June 11, 2007
Everyone uses webmail — it's perfect for on the go access, when you just can't wait to get home to retrieve that important message. There are a few free linux-based solutions out there. Here's a rundown of their features and what to consider when you set one up for your organization, family, friends, or business.
There are a few ingredients needed to set these up — they require a working IMAP server (or POP in some cases), a web server, and in some cases, MySQL for authentication and user data. It's advisable to have an STMP server as well as the requirements listed above, but not necessary, since PHP includes its own mailing function.
As the reigning champion, and probably the most widely used webmail client, it is mature and extensible. A bounty of third party plugins extend its features to the heart's content.
A relative newcomer, Roundcube aims to give users the eye candy they are used to with nice icons and AJAX functionality similar to that of Gmail.
More of a groupware suite, Horde combines messaging with group calendars and a contact manager. IMP, Horde's webmail component, is widely used and user friendly. Pick and choose the components you want, or install them as a single package.
I used Squirrelmail for a long time, and it's a solid offering. The looks aren't very impressive, so if you're looking for a flashy interface, this is not it. The functionality is definitely there, however. Squirrelmail is theme-able and does come with several selectable color variations, but beyond that is very “Web 1.0″.
Installation of Squirrelmail is simple — extract the package into a web-accessible directory and edit a couple of configuration files or follow the interactive configuration script. If all of the prerequisites are in place, you'll have a working installation in a jiffy.
There are many plugins for Squirrelmail, including a preview pane, an expanded contact manager, spell checkers, and more.
Squirrelmail is a solid offering and will meet most needs, but will not impress first time users for its tame appearance. It requires an IMAP server, an SMTP server, and a working Web server.
Lots of buzz has been hitting the online community about this relatively new webmail client. It uses nice icons and a flashy AJAX interface to get you access to your mail. As a newcomer, its features lack in comparison to the more mature offerings.
If sending, receiving, and listing of all your IMAP folders are all that you need, Roundcube will do it in style. As of the most recent RC-level release, there is no preview pane, you cannot mark an entire folder as read, and logins can be buggy. On the plus side of the features, Roundcube can be used as an interface to many IMAP servers by leaving the 'server' field blank in its configuration file. Supply your credentials and the address of the IMAP server you'd like to connect to, and Roundcube provides you with an interface to send and receive.
Since Roundcube is young, there aren't many third party add ons to be found. More features are planned, and you can find a patch to enable a preview pane feature. If you are looking for a simple and pleasing webmail interface, Roundcube is for you.

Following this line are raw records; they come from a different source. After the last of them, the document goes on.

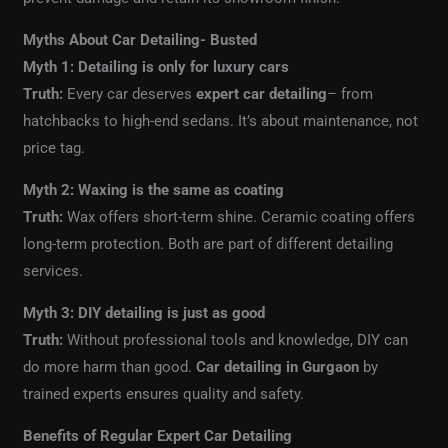
Myths About Car Detailing- Busted
Myth 1: Detailing is only for luxury cars
Truth:
Every car deserves
expert car detailing
– from
hatchbacks to high-end sedans. It’s about maintenance, not
price tag.
Myth 2: Waxing is the same as coating
Truth:
Wax offers short-term shine. Ceramic coating offers
long-term protection. Both are part of different detailing
services.
Myth 3: DIY detailing is just as good
Truth:
Without professional tools and knowledge, DIY can
do more harm than good.
Car detailing in Gurgaon
by
trained experts ensures quality and safety.
Benefits of Regular Expert Car Detailing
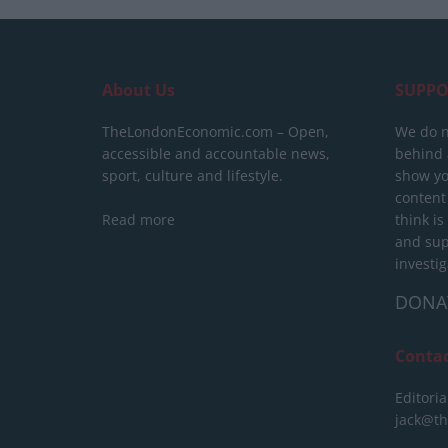
About Us
SUPPO
TheLondonEconomic.com – Open,
We do n
accessible and accountable news,
behind a
sport, culture and lifestyle.
show yo
content
Read more
think is
and sup
investig
DONA
Conta
Editoria
jack@t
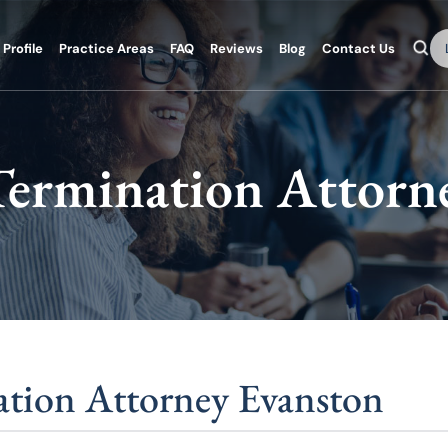
Se
Profile
Practice Areas
FAQ
Reviews
Blog
Contact Us
ermination Attorn
tion Attorney Evanston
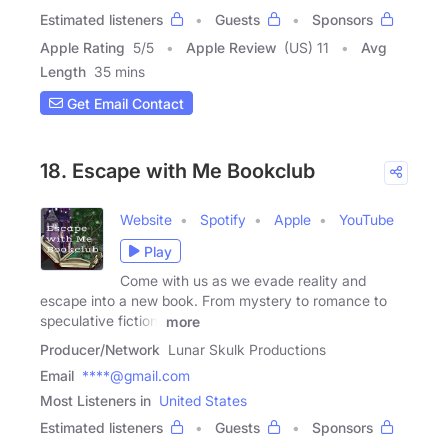
Estimated listeners
Guests
Sponsors
Apple Rating
5
/
5
Apple Review
(US) 11
Avg
Length
35 mins
Get Email Contact
18. Escape with Me Bookclub
Website
Spotify
Apple
YouTube
Play
Come with us as we evade reality and
escape into a new book. From mystery to romance to
speculative fiction,
more
Producer/Network
Lunar Skulk Productions
Email
****@gmail.com
Most Listeners in
United States
Estimated listeners
Guests
Sponsors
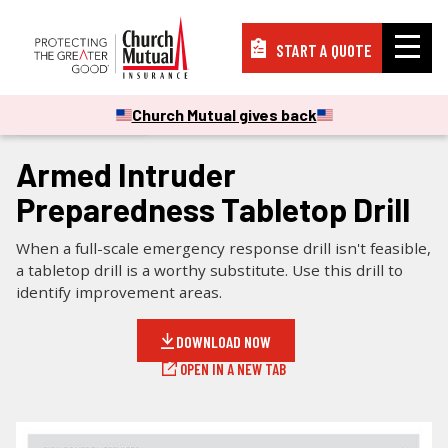
START A QUOTE
Insurance
Church Mutual gives back
CHECKLISTS & GUIDES
Resources
Armed Intruder
Preparedness Tabletop Drill
Support
When a full-scale emergency response drill isn't feasible,
a tabletop drill is a worthy substitute. Use this drill to
identify improvement areas.
About
DOWNLOAD NOW
OPEN IN A NEW TAB
PAY A BILL
FILE A CLAIM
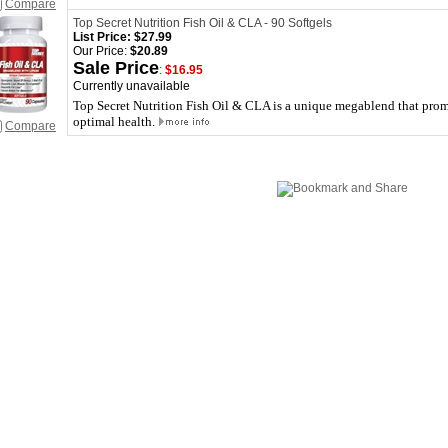
Compare
Top Secret Nutrition Fish Oil & CLA - 90 Softgels
List Price:
$27.99
Our Price:
$20.89
Sale Price
:
$16.95
Currently unavailable
Top Secret Nutrition Fish Oil & CLA is a unique megablend that promo
optimal health.
Compare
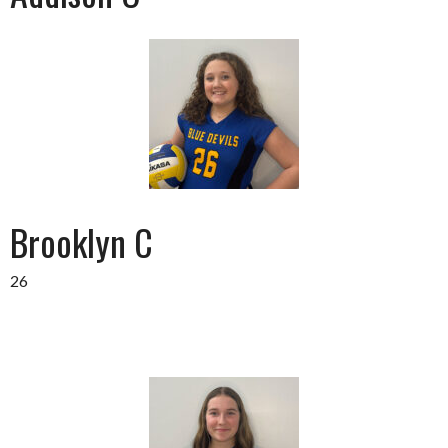
Brooklyn C
26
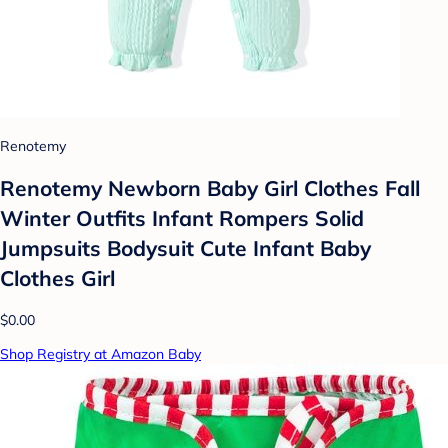
Renotemy
Renotemy Newborn Baby Girl Clothes Fall
Winter Outfits Infant Rompers Solid
Jumpsuits Bodysuit Cute Infant Baby
Clothes Girl
$0.00
Shop Registry at Amazon Baby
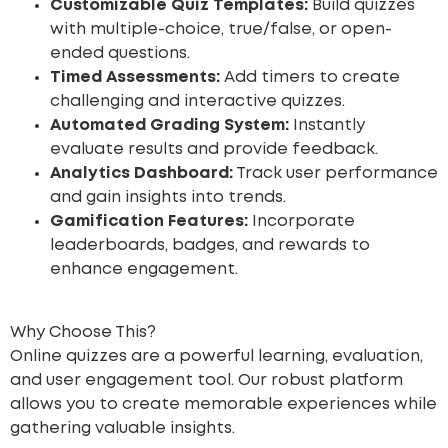
Customizable Quiz Templates:
Build quizzes
with multiple-choice, true/false, or open-
ended questions.
Timed Assessments:
Add timers to create
challenging and interactive quizzes.
Automated Grading System:
Instantly
evaluate results and provide feedback.
Analytics Dashboard:
Track user performance
and gain insights into trends.
Gamification Features:
Incorporate
leaderboards, badges, and rewards to
enhance engagement.
Why Choose This?
Online quizzes are a powerful learning, evaluation,
and user engagement tool. Our robust platform
allows you to create memorable experiences while
gathering valuable insights.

Roundcube requires IMAP, MySQL, and web servers to be configured and ready to go. IMAP and MySQL need not be installed on the same server, so Roundcube Email can be used as a front end to any provider you choose, your own included. Roundcube can use PHP's built in SMTP functions to send mail, though greater reliability can be had with a dedicated SMTP server.
Horde has been a favorite for ISPs for a long time. Many service providers give users accounts to this webmail program, and it shows in its maturity. Horde is easy on the eyes and can be very feature rich with the entire collaboration suite installed.
IMP is the Internet Messaging Program module of the Horde Project, and what we'll concentrate on here. IMP is also the only one of our listed webmail clients that can handle POP as well as IMAP servers. This is great if you plan to access ISP mail that doesn't offer an IMAP protocol connection.
IMP gives you one feature that neither Squirrelmail or Roundcube give you out of the box: filters. Sending spam to a junk folder is easy with IMP, provided you have a method of spam detection like spamcop or spamassassin. This is probably the most-missed feature of the other clients. Squirrelmail allows for simple rules with a plugin, but can't touch IMP out of the box on this front.
IMP has in development a mobile browser webmail client and an AJAX style webclient as well, called MIMP and DIMP, respectively. Keep an eye on IMP and Horde for what looks to be the most robust offering of the three.
Horde/IMP requires a web server and an IMAP or POP server. It can also make use of any SQL server you have available. It can interface to any mail server you can provide login credentials for; they need not be installed on the same server.